• [EXTRAIT FOURNI]:
━━━━━━━━

Avouez que c’est bizarre quand même tout cela ! Il faudra qu’on arrive à le corriger. Parce que si le sacrifice est ce qui me permet d’être reconnu par l’Autre, voilà déjà le bénéfice de ce que j’en reçois : il m’admet comme étant recevable. Je peux m’autoriser des messages que je reçois de lui, je peux les reprendre à mon compte grâce à mon sacrifice. Donc si ce sacrifice me permet d’être reconnu et d’être identifié, il faut avouer très simplement – ce n’est pas compliqué, c’est tellement évident ! – que le lieu où j’ai pris le truc, où je me suis retrouvé habité par le truc de ce sacrifice d’une  partie de la jouissance, ce lieu est très précis ;  c’est même la fonction de ce lieu, bien qu’il ne le dise pas. Ce n’est pas affiché à l’entrée : « Ici on enseigne le sacrifice ». Non ! Je ne l’ai jamais vu en tout cas. Ce lieu, ça s’appelle ?

━━━━━━━━

• [ENTRÉES FOURNIES]:
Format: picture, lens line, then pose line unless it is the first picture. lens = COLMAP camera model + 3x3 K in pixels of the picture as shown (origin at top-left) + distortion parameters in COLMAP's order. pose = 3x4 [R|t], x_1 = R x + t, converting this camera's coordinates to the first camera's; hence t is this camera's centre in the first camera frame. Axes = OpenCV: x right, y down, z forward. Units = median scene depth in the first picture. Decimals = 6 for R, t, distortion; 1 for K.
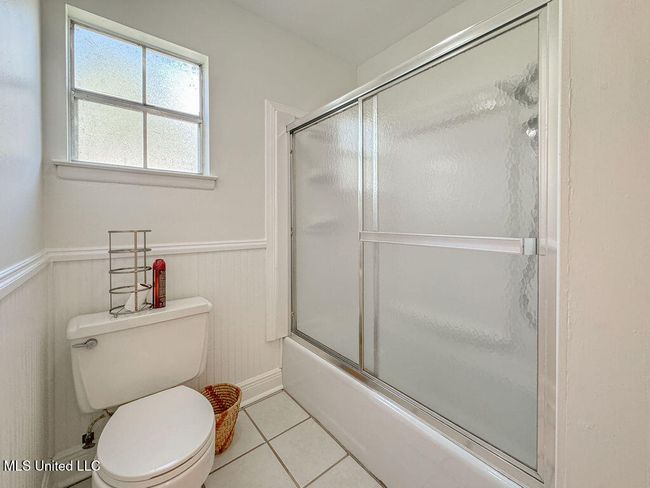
lens RADIAL K [[266.9, 0, 329.0], [0, 266.9, 224.2], [0, 0, 1]] dist [0.003106, -0.000211]
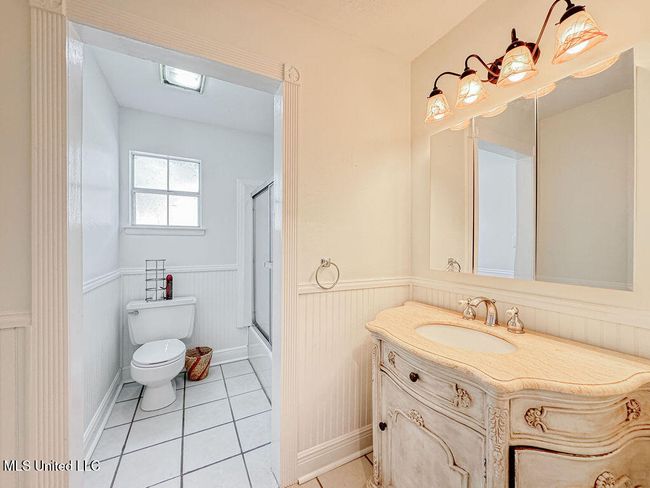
lens RADIAL K [[266.9, 0, 328.8], [0, 266.9, 242.4], [0, 0, 1]] dist [0.003106, -0.000211]
pose [[0.980225, -0.001946, -0.197879, 0.853431], [-0.000888, 0.999898, -0.014235, -0.073386], [0.197886, 0.014129, 0.980123, -0.649767]]
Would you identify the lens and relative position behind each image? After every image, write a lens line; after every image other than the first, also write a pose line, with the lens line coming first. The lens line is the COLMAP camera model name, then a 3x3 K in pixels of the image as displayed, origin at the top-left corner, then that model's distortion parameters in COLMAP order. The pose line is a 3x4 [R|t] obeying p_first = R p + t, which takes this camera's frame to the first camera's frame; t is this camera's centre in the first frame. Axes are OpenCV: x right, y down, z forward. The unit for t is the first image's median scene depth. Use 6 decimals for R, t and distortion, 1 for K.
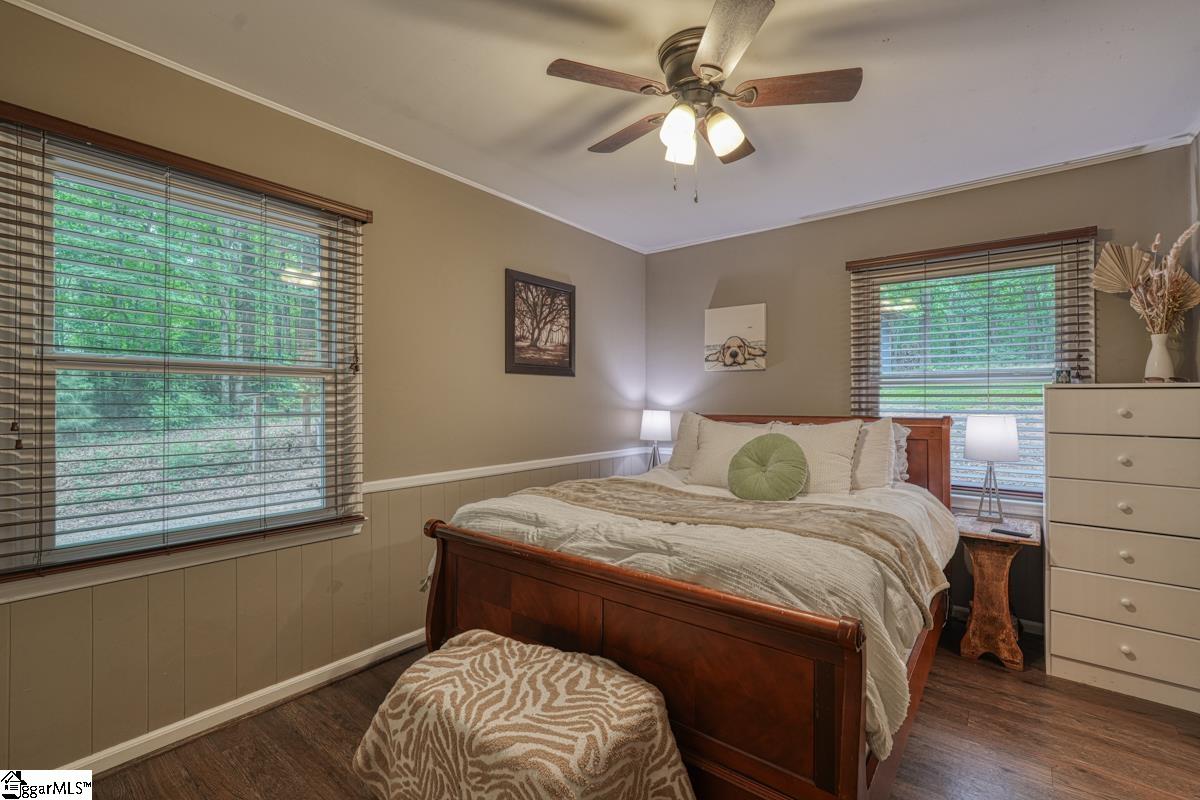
lens RADIAL K [[525.8, 0, 599.8], [0, 525.8, 397.3], [0, 0, 1]] dist [-0.013324, 0.006608]
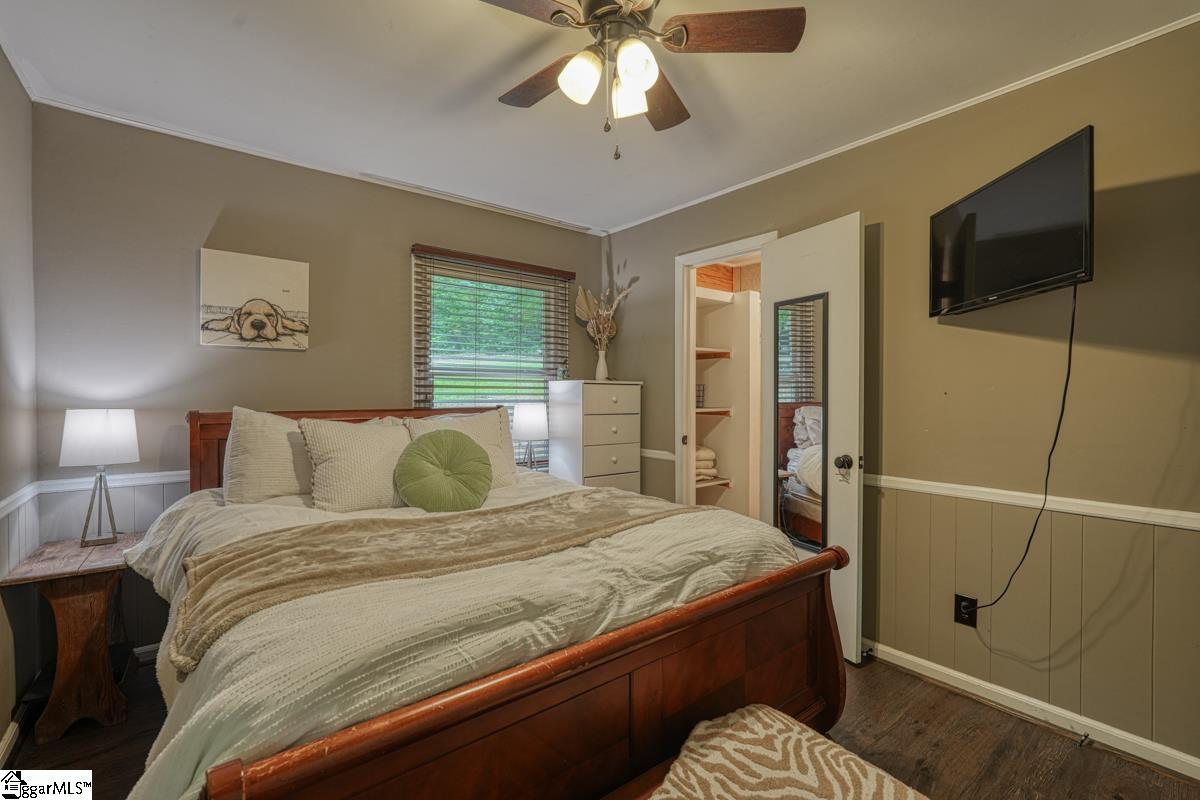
lens RADIAL K [[525.8, 0, 598.2], [0, 525.8, 398.3], [0, 0, 1]] dist [-0.013324, 0.006608]
pose [[0.230223, -0.010878, 0.973077, -0.512119], [-0.007648, 0.999886, 0.012987, 0.005376], [-0.973108, -0.010432, 0.230113, 0.646517]]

━━━━━━━━

• [CONSIGNE]:
Relevez tous les verbes employés à l’infinitif dans l’extrait fourni sur le sacrifice, en ne citant chacun qu’une fois.

• [CORRIGÉ]:
corriger ; être (« être reconnu », « être identifié ») ; s’autoriser (« m’autoriser ») ; reprendre ; avouer